Our work demonstrates that methyl spreading and chromatin compaction may act jointly as a mechanism for preserving the epigenetic code. Essentially, the proposed mechanism utilizes the phase transition associated with heterochromatin compaction as a template for the methylation sequence in the next generation. The preferential binding of HP1 to methylated nucleosomes results in cooperative compaction of chromosomal regions.

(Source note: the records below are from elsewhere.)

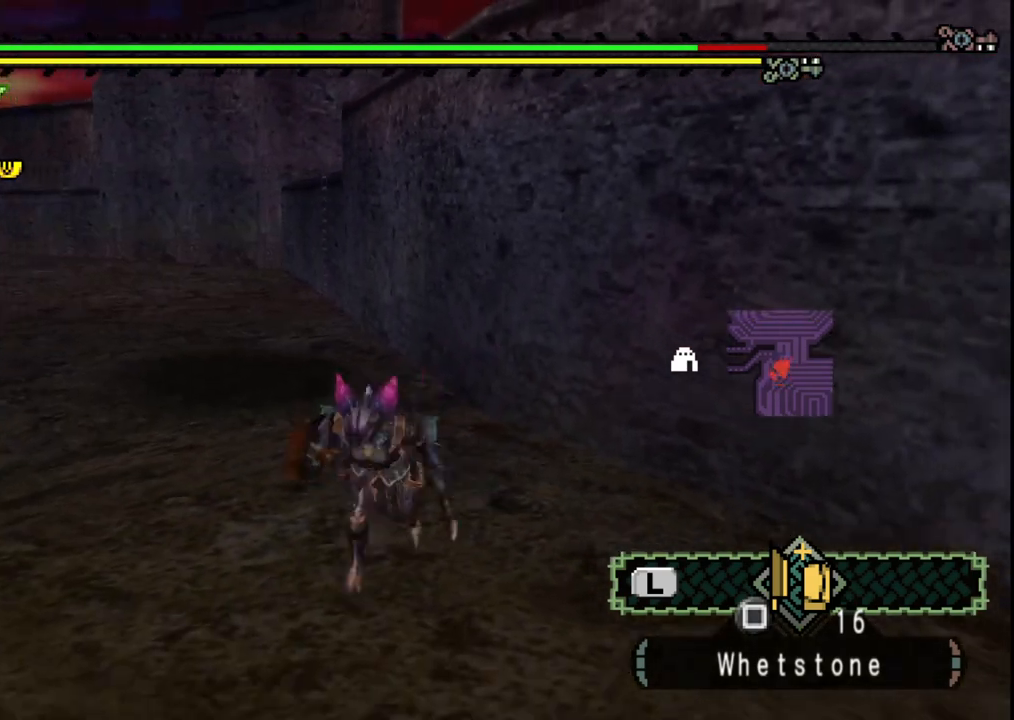
{"buttons": [], "left_stick": "left", "right_stick": "center", "events": [[333, "left_stick", "left"]]}
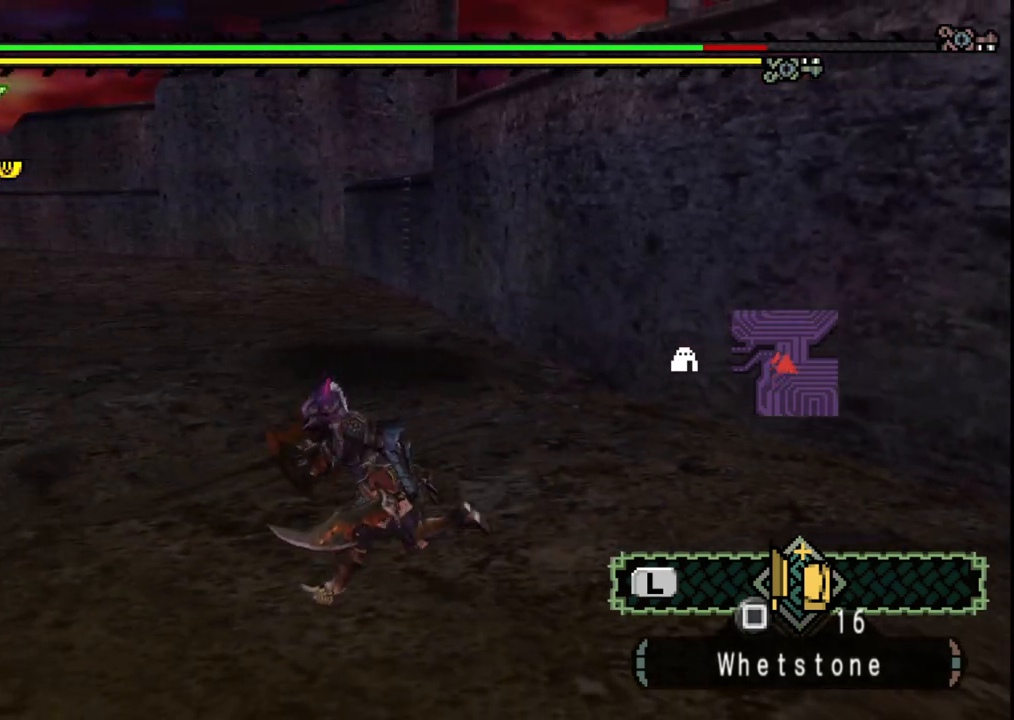
{"buttons": [], "left_stick": "down-right", "right_stick": "center", "events": [[317, "left_stick", "down"], [500, "left_stick", "down-right"]]}
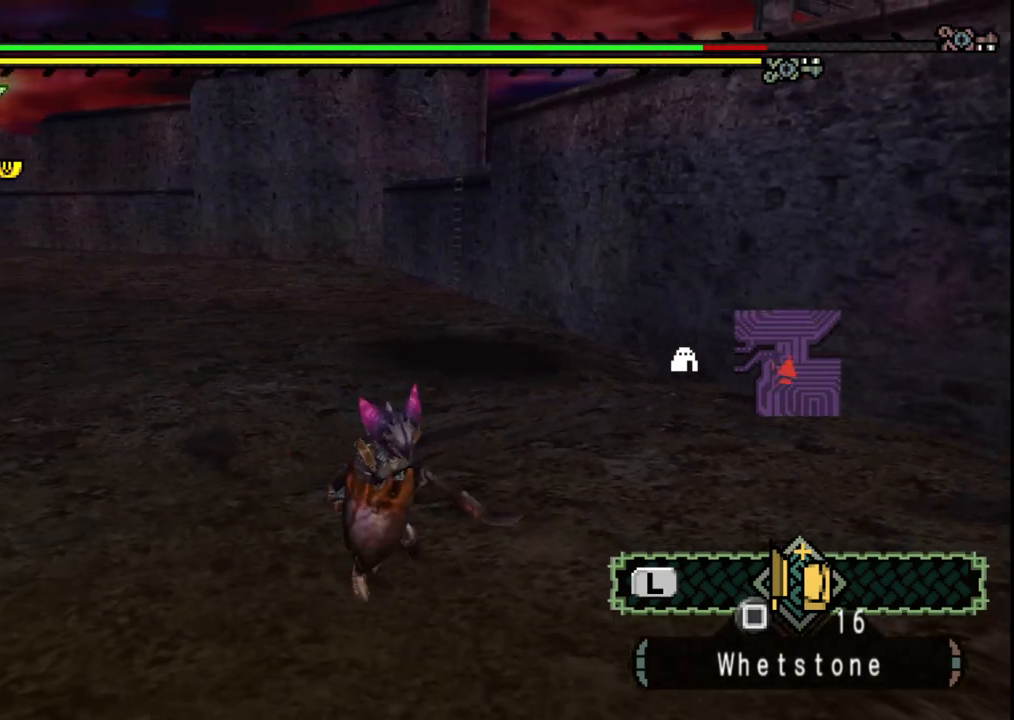
{"buttons": [], "left_stick": "down-right", "right_stick": "left", "events": [[450, "right_stick", "left"]]}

HP1 molecules bind more prevalently in regions that are highly methylated, which causes those regions to condense into heterochromatin with more nucleosomes in close spatial proximity. The increase in neighboring nucleosomes then causes those highly methylated regions to maintain their methylation in the subsequent generation due to the cooperative interaction between locally bound HP1 and methyltransferase. In contrast, fewer HP1 molecules bind in regions that are less methylated, which causes those regions to decondense, driving nucleosomes farther apart. Those less-methylated regions maintain their unmethylated state due to the decrease in neighboring nucleosomes. By creating such a feedback loop, HP1 may serve as a global regulator for the overall methylation level in the chromosome and enable epigenetic domains to persist over generations at the optimal concentration of HP1. This proposed mechanism represents a robust strategy for maintaining the epigenetic code that is not sensitive to large-scale chromosomal dynamics and cell-to-cell variability in chromosomal organization. Our work illustrates how large methylated domains could be passed successfully from one generation to the next, while small fluctuations in the methylation profile would not be maintained in the next generation, thus reaffirming a trend seen in experiments. Our model proposes that physical mechanisms that operate globally and cooperatively contribute to long-term epigenetic heritability.